Benedykt XVI do Papieskich Dzieł Misyjnych: trzeba głosić Chrystusa nawet kosztem
męczeństwa
W naszych czasach konieczne jest zdecydowane zaangażowanie w głoszenie Chrystusa tym,
którzy Go jeszcze nie znają. Przypomniał o tym Benedykt XVI przybyłym z całego świata
krajowym dyrektorom Papieskich Dzieł Misyjnych. Kończą dziś oni swe doroczne spotkanie,
trwające od 9 maja. Na audiencji towarzyszył im nowy prefekt Kongregacji ds. Ewangelizacji
Narodów abp Fernando Filoni, mianowany na to stanowisko przed czterema dniami. Papież
zwrócił uwagę na potrzebę niesienia nadziei światu zagrożonemu nowymi formami niewoli.
„Nowe
problemy i nowe rodzaje niewoli pojawiają się bowiem w naszych czasach zarówno w tzw.
pierwszym świecie, zamożnym i bogatym, ale niepewnym co do swej przyszłości, jak też
w krajach rozwijających się – mówił Ojciec Święty. – Tam, również wskutek globalizacji
naznaczonej często nastawieniem na zysk, wzrastają masy ubogich, emigrantów, uciśnionych,
którzy tracą nadzieję. Kościół musi stale odnawiać wysiłek niesienia Chrystusa, przedłużania
Jego misji mesjańskiej, by nadeszło Boże Królestwo sprawiedliwości, pokoju, wolności,
miłości. Przekształcanie świata zgodnie z Bożym planem przez odnawiającą moc Ewangelii,
«aby Bóg był wszystkim we wszystkich» (1 Kor 15, 28), to zadanie całego Ludu Bożego.

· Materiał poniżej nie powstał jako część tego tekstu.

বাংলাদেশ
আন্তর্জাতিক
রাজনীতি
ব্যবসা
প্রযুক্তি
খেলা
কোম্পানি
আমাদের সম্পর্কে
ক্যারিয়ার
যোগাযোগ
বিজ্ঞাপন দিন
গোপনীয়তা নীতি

Konieczne jest zatem kontynuowanie z nowym entuzjazmem dzieła ewangelizacji, radosnego
głoszenia Królestwa Boga, które nadeszło w Chrystusie z mocą Ducha Świętego, by prowadzić
ludzi ku prawdziwej wolności dzieci Bożych przeciw wszelkim formom niewoli”.
Ojciec
Święty wskazał, iż aby prowadzić ewangelizację, chrześcijanie muszą naprawdę wierzyć,
że „Słowo Boże jest zbawczą prawdą, której potrzebuje każdy człowiek we wszystkich
czasach” (adhortacja apostolska Verbum Domini, 95). To przekonanie wiary musi
być głęboko zakorzenione w naszym życiu. Głosiciele Ewangelii muszą się karmić Słowem
i sakramentami. Jedynie wtedy, gdy są głęboko zakorzenieni w Chrystusie i Jego Słowie,
nie ulegną pokusie redukowania ewangelizacji do samych tylko projektów socjalnych,
przemilczając transcendentny wymiar zbawienia, które Bóg daje nam w Chrystusie. Tę
prawdę trzeba wyraźnie głosić i dawać jej świadectwo.
„Posługa ewangelizacji
fascynuje i jest wymagająca – zaznaczył Papież. – Wymaga miłości do głoszenia i dawania
świadectwa, miłości tak pełnej, że może być naznaczona również męczeństwem. Kościół
nie może poniechać swej misji niesienia światła Chrystusa, głoszenia radosnej nowiny
Ewangelii nawet kosztem prześladowań (adhortacja apostolska Verbum Domini,
95). Należy to do jego życia, tak jak było dla Jezusa. Chrześcijanie nie mogą się
lękać, chociaż «są w chwili obecnej grupą religijną, która cierpi najwięcej prześladowań
z powodu swej wiary» (orędzie na Światowy Dzień Pokoju 2011)”.